以上、本発明の一実施形態について説明したが、本発明は上述した実施形態に限定されないのであって、上述した実施形態の一部を変更して実施することができる。すなわち、本発明の冷却構造では、スペーサのうちシリンダの外周壁面に接触する箇所が、当該外周面の表面の状態に倣って変形する柔軟性を有していればよく、したがってシート部の全体を柔軟材によって構成する代わりに、シリンダの外周壁面に接触する箇所のみを柔軟材によって構成してもよい。その場合、当該柔軟材を取り付けるシート部はウォータージャケットの形状に沿うように変形できる可撓性を有していればよく、弾性はその素材の元来の弾性であってよく、あるいはメッシュシートのように伸縮性を有するものであってもよい。また、本発明における係合部は、止め部における傾斜面に線接触もしくは面接触するように傾斜した面を有していることが好ましいが、必ずしもテーパ形状である必要はない。さらに、その係合部にシート部を連結する構成は、上述したスリットとそのスリットに差し込まれるシート部における頭部とによる構成に限られないのであり、シート部や係合部の素材の性質あるいは特性などに応じて適宜の構成を採用してよい。またさらに、スペーサは、上述したいわゆる下ジャケット部3bに限らず上ジャケット部3aに設けてもよく、あるいはウォータージャケットの全体に設けてもよい。
1 シリンダブロック
2 シリンダ
3 ウォータージャケット
3a 上ジャケット部
3b 下ジャケット部
3c 端部ジャケット部
4 スペーサ
5 係合部
6 シート部
7 形状保持材
8 スリット
9 頭部
10 軸部
11 止め部
11a 係止面
31 内側側壁
32 外側側壁
2 シリンダ
3 ウォータージャケット
3a 上ジャケット部
3b 下ジャケット部
3c 端部ジャケット部
4 スペーサ
5 係合部
6 シート部
7 形状保持材
8 スリット
9 頭部
10 軸部
11 止め部
11a 係止面
31 内側側壁
32 外側側壁
Claims (5)
- 複数のシリンダが互いに隣接して配列され、前記シリンダの外周側に冷却水が流通するウォータージャケットが設けられ、前記ウォータージャケットの内部にスペーサが挿入されているシリンダブロックの冷却構造において、
前記スペーサは、複数の前記シリンダの配列方向に長いシート部を有し、
前記シート部のうち、少なくとも前記シリンダの外周壁面に接触する箇所が、前記外周壁面の形状に倣って変形する柔軟性を有する柔軟材によって構成され、
前記シート部の長手方向の両端部に係合部が設けられ、
前記係合部を前記長手方向に対して係合させて前記シート部に引張力を作用させることにより前記柔軟材を前記シリンダの外周壁面に押し付ける一対の止め部が前記ウォータージャケットの内部に設けられている
ことを特徴とするシリンダブロックの冷却構造。
- 請求項1に記載のシリンダブロックの冷却構造において、
前記シート部の前記シリンダの外周壁面に接触する箇所を含む全体が前記柔軟材によって構成されていることを特徴とするシリンダブロックの冷却構造。

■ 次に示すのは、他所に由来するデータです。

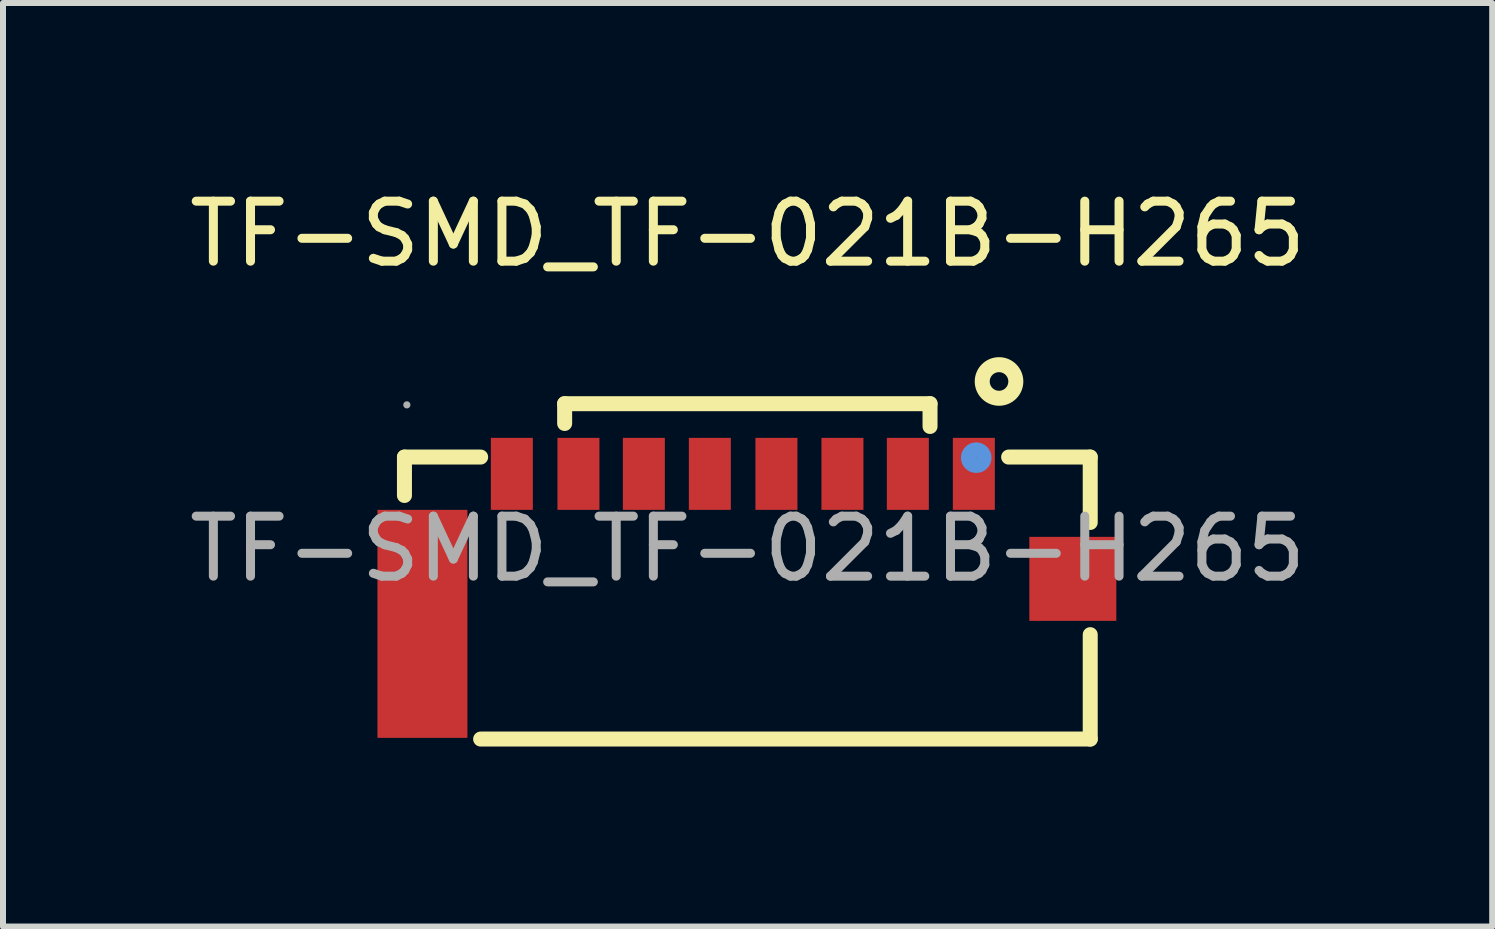
<source format=kicad_pcb>
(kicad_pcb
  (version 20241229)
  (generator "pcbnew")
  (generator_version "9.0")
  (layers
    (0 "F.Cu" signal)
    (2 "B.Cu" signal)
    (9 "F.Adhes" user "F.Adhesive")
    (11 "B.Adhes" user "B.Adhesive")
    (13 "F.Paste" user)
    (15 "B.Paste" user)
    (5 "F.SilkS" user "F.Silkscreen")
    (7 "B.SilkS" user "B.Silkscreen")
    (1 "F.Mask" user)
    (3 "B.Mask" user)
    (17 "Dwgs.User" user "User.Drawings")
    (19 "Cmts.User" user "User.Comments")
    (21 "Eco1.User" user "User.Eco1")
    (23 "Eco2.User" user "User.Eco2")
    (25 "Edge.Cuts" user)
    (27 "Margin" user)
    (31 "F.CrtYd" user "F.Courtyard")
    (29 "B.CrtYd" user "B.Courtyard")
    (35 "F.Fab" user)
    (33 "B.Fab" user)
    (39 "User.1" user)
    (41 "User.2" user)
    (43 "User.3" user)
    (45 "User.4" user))
  (footprint "TF-SMD_TF-021B-H265"
    (layer "F.Cu")
    (at 9.411 6.098)
    (property "Reference" "TF-SMD_TF-021B-H265" (at 0 -5.25 0) (layer "F.SilkS") (effects (font (size 1 1) (thickness 0.15))))
    (attr smd)
    (fp_line (start -5.72 -1.53) (end -4.45 -1.53) (stroke (width 0.25) (type solid)) (layer "F.SilkS"))
    (fp_line (start -5.72 -0.89) (end -5.72 -1.53) (stroke (width 0.25) (type solid)) (layer "F.SilkS"))
    (fp_line (start -3.05 -2.42) (end 3.04 -2.42) (stroke (width 0.25) (type solid)) (layer "F.SilkS"))
    (fp_line (start -3.05 -2.09) (end -3.05 -2.42) (stroke (width 0.25) (type solid)) (layer "F.SilkS"))
    (fp_line (start 3.04 -2.42) (end 3.04 -2.04) (stroke (width 0.25) (type solid)) (layer "F.SilkS"))
    (fp_line (start 4.35 -1.53) (end 5.71 -1.53) (stroke (width 0.25) (type solid)) (layer "F.SilkS"))
    (fp_line (start 5.71 -1.53) (end 5.71 -0.44) (stroke (width 0.25) (type solid)) (layer "F.SilkS"))
    (fp_line (start 5.71 1.43) (end 5.71 3.17) (stroke (width 0.25) (type solid)) (layer "F.SilkS"))
    (fp_line (start 5.71 3.17) (end -4.45 3.17) (stroke (width 0.25) (type solid)) (layer "F.SilkS"))
    (fp_circle (center 4.19 -2.79) (end 4.47 -2.79) (stroke (width 0.25) (type solid)) (fill no) (layer "F.SilkS"))
    (fp_circle (center 3.81 -1.52) (end 3.94 -1.52) (stroke (width 0.25) (type solid)) (fill no) (layer "Cmts.User"))
    (fp_circle (center -5.68 -2.4) (end -5.65 -2.4) (stroke (width 0.06) (type solid)) (fill no) (layer "F.Fab"))
    (fp_text user "${REFERENCE}" (at 0 0 0) (layer "F.Fab") (effects (font (size 1 1) (thickness 0.15))))
    (pad "1" smd rect (at 3.77 -1.25 90) (size 1.2 0.7) (layers "F.Cu" "F.Mask" "F.Paste"))
    (pad "2" smd rect (at 2.67 -1.25 90) (size 1.2 0.7) (layers "F.Cu" "F.Mask" "F.Paste"))
    (pad "3" smd rect (at 1.58 -1.25 90) (size 1.2 0.7) (layers "F.Cu" "F.Mask" "F.Paste"))
    (pad "4" smd rect (at 0.48 -1.25 90) (size 1.2 0.7) (layers "F.Cu" "F.Mask" "F.Paste"))
    (pad "5" smd rect (at -0.63 -1.25 90) (size 1.2 0.7) (layers "F.Cu" "F.Mask" "F.Paste"))
    (pad "6" smd rect (at -1.73 -1.25 90) (size 1.2 0.7) (layers "F.Cu" "F.Mask" "F.Paste"))
    (pad "7" smd rect (at -2.82 -1.25 90) (size 1.2 0.7) (layers "F.Cu" "F.Mask" "F.Paste"))
    (pad "8" smd rect (at -3.93 -1.25 90) (size 1.2 0.7) (layers "F.Cu" "F.Mask" "F.Paste"))
    (pad "9" smd rect (at -5.42 1.25 270) (size 3.8 1.5) (layers "F.Cu" "F.Mask" "F.Paste"))
    (pad "10" smd rect (at 5.42 0.5 270) (size 1.4 1.45) (layers "F.Cu" "F.Mask" "F.Paste")))
  (gr_rect
    (start -3 -3)
    (end 21.821 12.393)
    (stroke (width 0.1) (type default))
    (fill no)
    (layer "Edge.Cuts")))
</source>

- 請求項2に記載のシリンダブロックの冷却構造において、
前記シート部の表裏両面のうち、前記シリンダの外周壁面に接触する表面とは反対側の裏面に、前記シート部よりも低い柔軟性を有しかつ前記シート部の形状保持力を補強する形状保持材が設けられている
ことを特徴とするシリンダブロックの冷却構造。
- 請求項2または3に記載のシリンダブロックの冷却構造において、
前記シート部は、前記柔軟材としてのゴムシートであることを特徴とするシリンダブロックの冷却構造。
- 請求項1ないし4のいずれか一項に記載のシリンダブロックの冷却構造において、
一対の前記止め部のそれぞれは、前記ウォータージャケットの内部で前記シリンダの配列方向に離隔して設けられるとともに、
前記止め部のそれぞれは、前記係合部を接触させて前記引張力による前記係合部の移動を規制する係止面を有し、
前記係止面は、前記シリンダの配列方向での前記係止面同士の間隔が前記ウォータージャケットの底部側で次第に広くなる傾斜面とされている
ことを特徴とするシリンダブロックの冷却構造。